Wednesday, January 16, 2008

So Why Don't You Read The Paper?

A certain paper of a certain area is apparently asking around town what they can do to attract more readers below the age of 35. I'm curious how many of the people who visit this blog read the paper version of their daily newspaper? I'm both under 35 and a reader of the daily newspaper, but that was a conscious decision I made a little over a year ago that I was going to become a "newspaper reader." (I think I always got the Sunday paper, mostly for the ads).

There was also a benefit that reading the daily paper directly helped me with my job at the time. (I needed to watch trends, find little underreported stories, etc.) Reading the paper version, as opposed to the online, helped me find stories that I missed when I merely browsed the online version.

But part of the reason that I decided that I needed to make myself read the paper, was also an identity issue. I'm a former reporter. I also grew up in a household where breakfast (mostly with my father) was shared over the morning paper and TV news. In my early 20s I dropped the habit of getting the daily paper delivered because I wasn't reading them.

But I suspect that, except in cases where reading a newspaper is a valid career-helping exercise, people either have newspaper habits or they don't. Meaning if you never read your daily newspaper, its not something you are likely to just automatically take up reading, no matter what the content is.

I will say this, when I visit my parents in Ohio and I read the Akron Beacon Journal I thank my lucky stars I at least live in a town with a real paper. Because despite the problem I have with the Washington Post, they are niggling compared to what is wrong with the Akron Beacon Journal.

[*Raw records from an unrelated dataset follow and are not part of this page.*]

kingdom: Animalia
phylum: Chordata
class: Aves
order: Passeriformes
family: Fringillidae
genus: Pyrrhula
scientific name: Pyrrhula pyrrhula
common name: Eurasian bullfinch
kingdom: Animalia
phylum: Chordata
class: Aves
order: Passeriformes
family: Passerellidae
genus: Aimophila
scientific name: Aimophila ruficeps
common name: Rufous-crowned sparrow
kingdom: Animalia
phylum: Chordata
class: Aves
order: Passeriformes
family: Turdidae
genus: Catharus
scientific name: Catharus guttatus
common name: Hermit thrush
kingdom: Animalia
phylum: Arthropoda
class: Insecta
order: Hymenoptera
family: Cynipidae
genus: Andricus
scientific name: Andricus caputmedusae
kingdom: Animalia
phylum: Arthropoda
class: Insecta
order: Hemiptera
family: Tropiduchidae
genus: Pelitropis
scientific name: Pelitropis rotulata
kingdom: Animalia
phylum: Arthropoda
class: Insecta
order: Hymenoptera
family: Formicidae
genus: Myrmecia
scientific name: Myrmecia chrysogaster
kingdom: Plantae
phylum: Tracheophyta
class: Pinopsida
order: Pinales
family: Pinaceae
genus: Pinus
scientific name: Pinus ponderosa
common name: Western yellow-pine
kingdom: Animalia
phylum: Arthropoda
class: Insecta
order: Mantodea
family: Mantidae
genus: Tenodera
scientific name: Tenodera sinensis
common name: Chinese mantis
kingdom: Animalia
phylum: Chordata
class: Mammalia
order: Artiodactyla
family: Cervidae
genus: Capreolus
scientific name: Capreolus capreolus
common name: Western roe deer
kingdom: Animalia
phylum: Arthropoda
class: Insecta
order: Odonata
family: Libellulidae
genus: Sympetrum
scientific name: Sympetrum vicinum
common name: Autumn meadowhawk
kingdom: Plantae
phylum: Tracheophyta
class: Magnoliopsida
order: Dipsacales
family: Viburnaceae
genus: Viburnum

I don't think people who choose not to read their daily newspaper need to defend themselves. I suspect that if the only reason you are told you need to stay informed is "civic duty" then that's a lousy reason to hang onto a product. Either you are reading the paper because its something you enjoy, or you read it because it provides you with information you can't obtain in other (simpler) means. I would imagine if someone listens to the radio and watches TV news they probably do not feel they are "missing" any major information out there that they need to know about. It's not like they wouldn't know who won the New Hampshire primary or whether the schools were closed. So what exactly are non-readers missing if they don't get a daily paper. I think newspapers need to explain that to the non-readers. Its no longer self-evident.


Anonymous said...

I like the ABJ. Or at least the sports section. Before Terry Pluto left.

Jim in Cleveland

Anonymous said...

I sometimes read the online version.
Does that count?

NewsCat said...

Depends, is that want the publisher wants? I suspect not. I think he wants to know how to grow readership of the hardcopy edition.

Anonymous said...

Not totally true. Ad revenue for online versions of newspapers is up, even if circulation is down. It is costlier to produce a newspaper--you are paying for a lot of overhead. With online papers, the overhead is much lower--no ink, no paper, no delivery, etc. When you pay money to buy a newspaper, you are basically paying for the ink and paper. Time will tell if online versions of papers prove to be solvent.

Jim in Cleveland

Anonymous said...

When I read the ABJ, it's so local and provincial. Generally I don't read physical papers because the environmental impact makes me feel guilty.